Task objective: The answer must be only the lines below from the one holding "Picture 1: Row" down to the one holding "Picture 2: Row", ends included, printed exactly; please omit all pictures.

Top of Available data

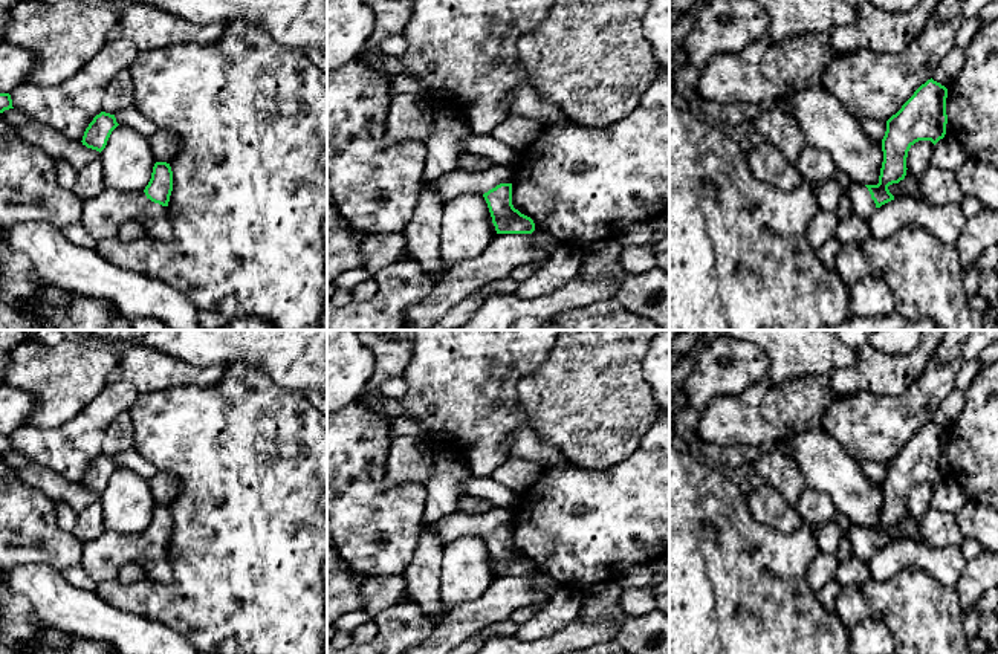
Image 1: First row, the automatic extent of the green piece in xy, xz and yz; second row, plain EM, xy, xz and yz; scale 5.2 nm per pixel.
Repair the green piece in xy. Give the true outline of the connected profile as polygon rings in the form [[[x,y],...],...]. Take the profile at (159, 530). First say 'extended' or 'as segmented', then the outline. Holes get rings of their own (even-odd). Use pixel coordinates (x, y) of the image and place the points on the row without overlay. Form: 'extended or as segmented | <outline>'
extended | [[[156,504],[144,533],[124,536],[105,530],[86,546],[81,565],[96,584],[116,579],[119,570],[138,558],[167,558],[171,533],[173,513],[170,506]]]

Bottom of Available data
Top of Available data

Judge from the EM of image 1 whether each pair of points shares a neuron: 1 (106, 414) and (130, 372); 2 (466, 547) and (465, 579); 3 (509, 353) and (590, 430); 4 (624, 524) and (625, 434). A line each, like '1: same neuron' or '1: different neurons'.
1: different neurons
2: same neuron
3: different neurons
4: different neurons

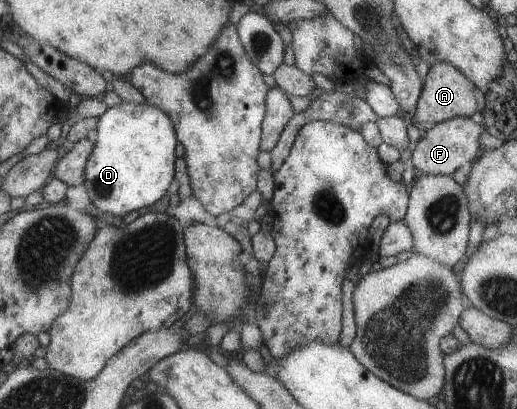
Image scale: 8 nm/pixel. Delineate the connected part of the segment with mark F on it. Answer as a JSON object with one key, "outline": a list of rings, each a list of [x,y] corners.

Bottom of Available data
Top of Available data

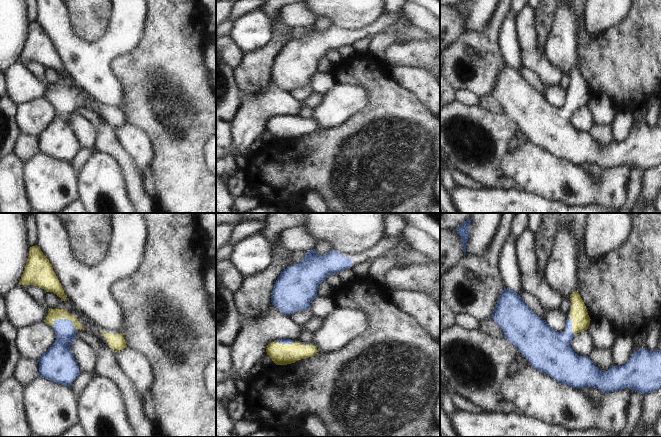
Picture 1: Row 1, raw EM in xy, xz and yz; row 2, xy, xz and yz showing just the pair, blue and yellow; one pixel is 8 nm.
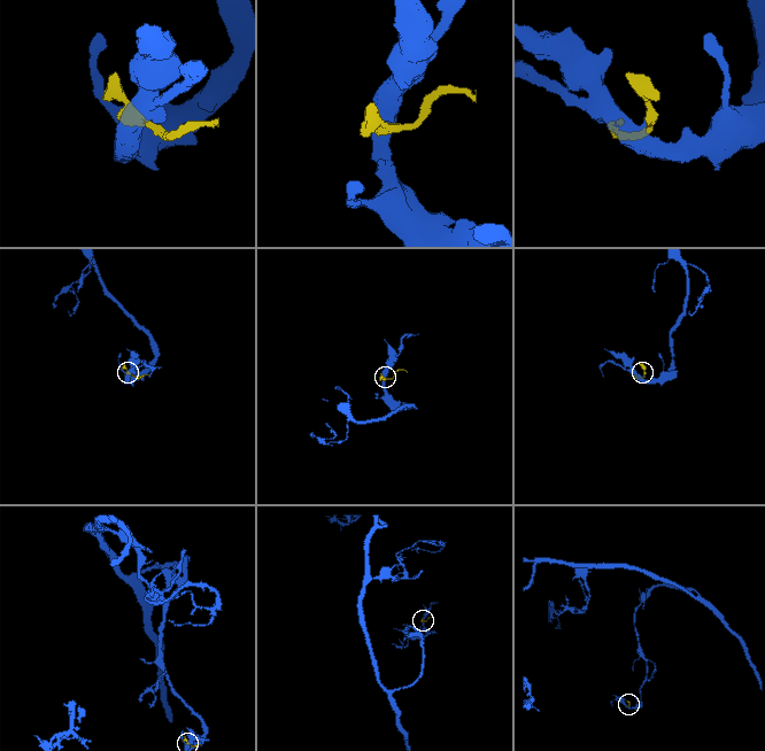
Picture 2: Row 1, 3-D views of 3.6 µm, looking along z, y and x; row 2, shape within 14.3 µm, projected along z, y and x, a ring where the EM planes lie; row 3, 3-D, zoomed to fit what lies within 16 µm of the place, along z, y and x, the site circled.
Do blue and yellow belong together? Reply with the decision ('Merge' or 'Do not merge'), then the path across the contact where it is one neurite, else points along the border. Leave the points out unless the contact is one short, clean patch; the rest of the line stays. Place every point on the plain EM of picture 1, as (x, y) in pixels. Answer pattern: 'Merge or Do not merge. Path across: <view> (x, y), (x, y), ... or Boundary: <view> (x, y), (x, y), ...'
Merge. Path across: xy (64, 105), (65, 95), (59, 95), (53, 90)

Bottom of Available data

Answer to this problem:
Picture 1: Row 1, raw EM in xy, xz and yz; row 2, xy, xz and yz showing just the pair, blue and yellow; one pixel is 8 nm.
Picture 2: Row 1, 3-D views of 3.6 µm, looking along z, y and x; row 2, shape within 14.3 µm, projected along z, y and x, a ring where the EM planes lie; row 3, 3-D, zoomed to fit what lies within 16 µm of the place, along z, y and x, the site circled.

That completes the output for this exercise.